Rencana Kementerian Pendidikan Tinggi, Sains, dan Teknologi (Kemendiktisaintek) untuk menutup program studi (prodi) yang dinilai tidak relevan dengan kebutuhan industri menuai beragam tanggapan. Kebijakan ini dinilai sebagai langkah strategis untuk menyesuaikan lulusan dengan tuntutan dunia kerja, namun juga memunculkan kekhawatiran dari berbagai pihak.
Isu ini mencuat di tengah ketimpangan antara jumlah lulusan perguruan tinggi dan ketersediaan lapangan kerja. Tidak sedikit lulusan yang kesulitan memperoleh pekerjaan karena bidang studinya dianggap tidak sesuai dengan kebutuhan industri. Kondisi tersebut mendorong pemerintah untuk melakukan evaluasi terhadap relevansi program studi yang ada.
Sekretaris Jenderal Kemendiktisaintek, Badri Munir Sukoco, menegaskan bahwa kebijakan tersebut merupakan bagian dari upaya meningkatkan relevansi pendidikan tinggi. “perlu kita pilih, kita pilah, dan kalau perlu ditutup untuk bisa meningkatkan relevansi.” tegasnya.

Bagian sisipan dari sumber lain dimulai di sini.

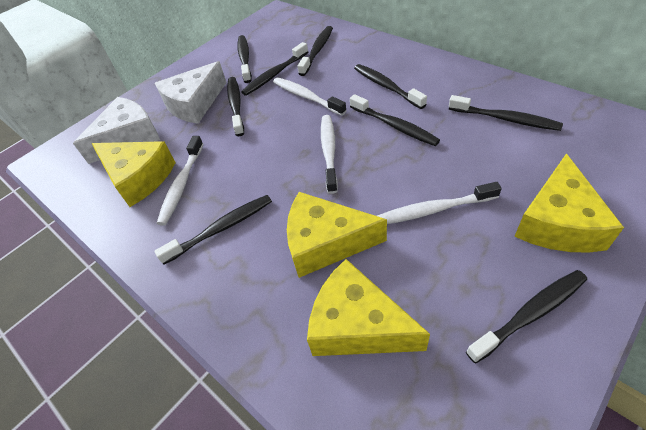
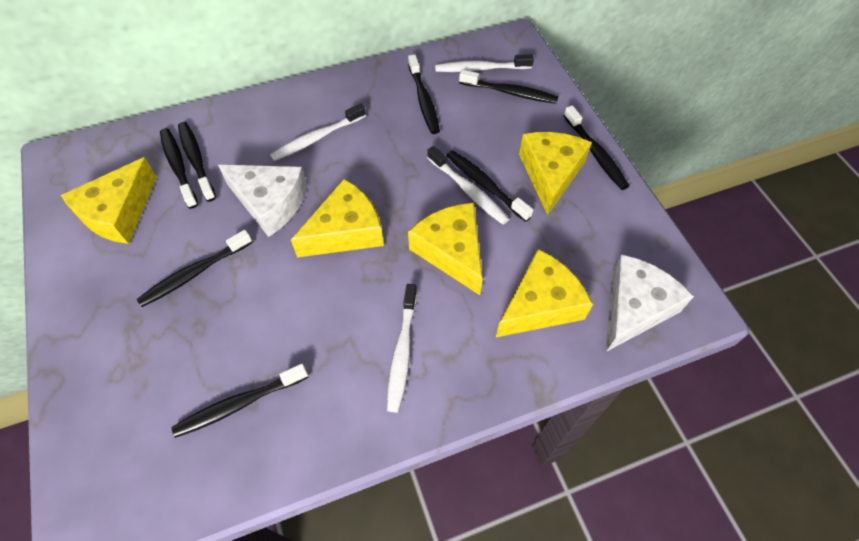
black toothbrush: 9 -> 8
yellow cheese: 4 -> 5

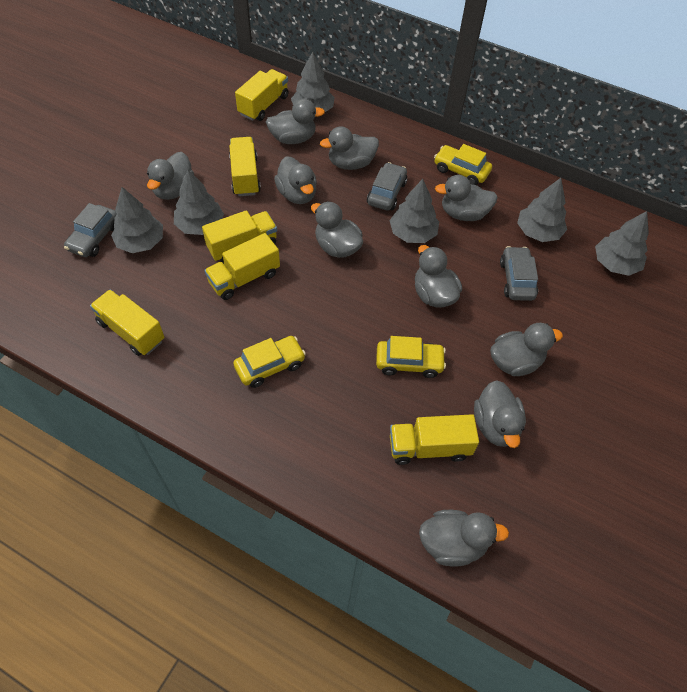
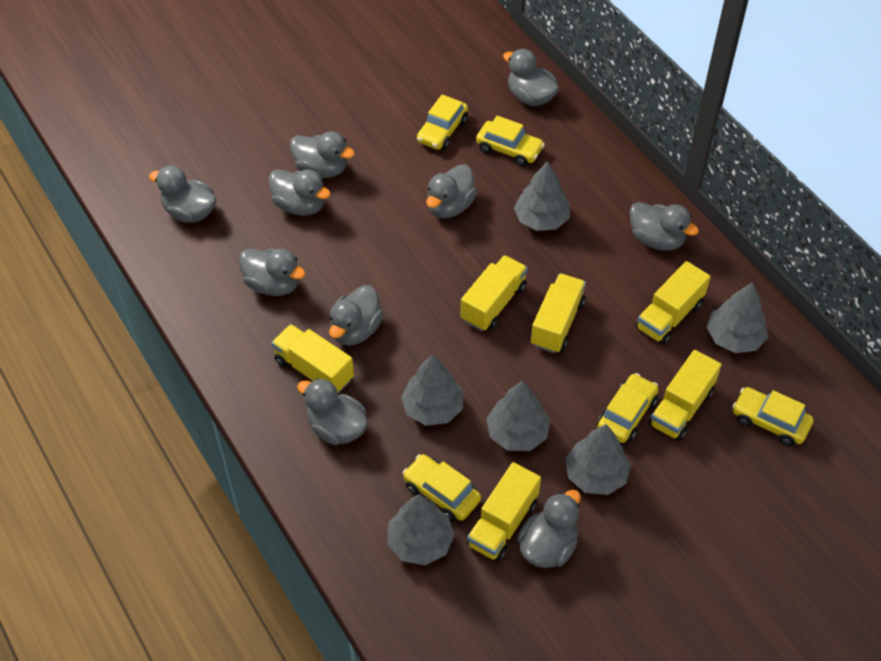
grey car: 3 -> 0
yellow car: 3 -> 5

Selain itu, pemerintah juga mendorong perguruan tinggi untuk mengembangkan program studi yang selaras dengan sektor strategis, seperti energi, kesehatan, digitalisasi, dan manufaktur maju. Langkah ini dianggap penting untuk mendukung transformasi ekonomi berbasis teknologi dan inovasi.
Meski demikian, wacana penutupan prodi tidak lepas dari kritik. Sejumlah pihak menilai kebijakan ini berpotensi mengabaikan peran ilmu dasar yang memiliki kontribusi penting dalam pengembangan ilmu pengetahuan jangka panjang. Kekhawatiran juga muncul terkait dampak kebijakan ini terhadap keberlangsungan akademik serta kebebasan keilmuan.
Mantan Gubernur DKI Jakarta, Anies Baswedan, menyatakan kebijakan yang berorientasi pada efisiensi jangka pendek dapat berdampak pada arah pembangunan bangsa. “kebijakan yang tampak efisien dalam jangka pendek, tapi bila tidak hati-hati, justru membelokkan arah perjalanan bangsa dalam jangka panjang.” katanya.
Di sisi lain, sejumlah perguruan tinggi mengaku belum menerima arahan resmi terkait penutupan prodi. Hal ini menunjukkan bahwa implementasi kebijakan tersebut masih memerlukan kejelasan lebih lanjut, baik dari segi mekanisme maupun kriteria penilaian.
Secara keseluruhan, wacana penutupan prodi oleh Kemendiktisaintek mencerminkan upaya pemerintah dalam menyesuaikan pendidikan tinggi dengan kebutuhan industri. Namun, kebijakan ini perlu dikaji secara komprehensif agar tidak mengabaikan aspek akademik, keberlanjutan ilmu pengetahuan, serta perlindungan terhadap mahasiswa.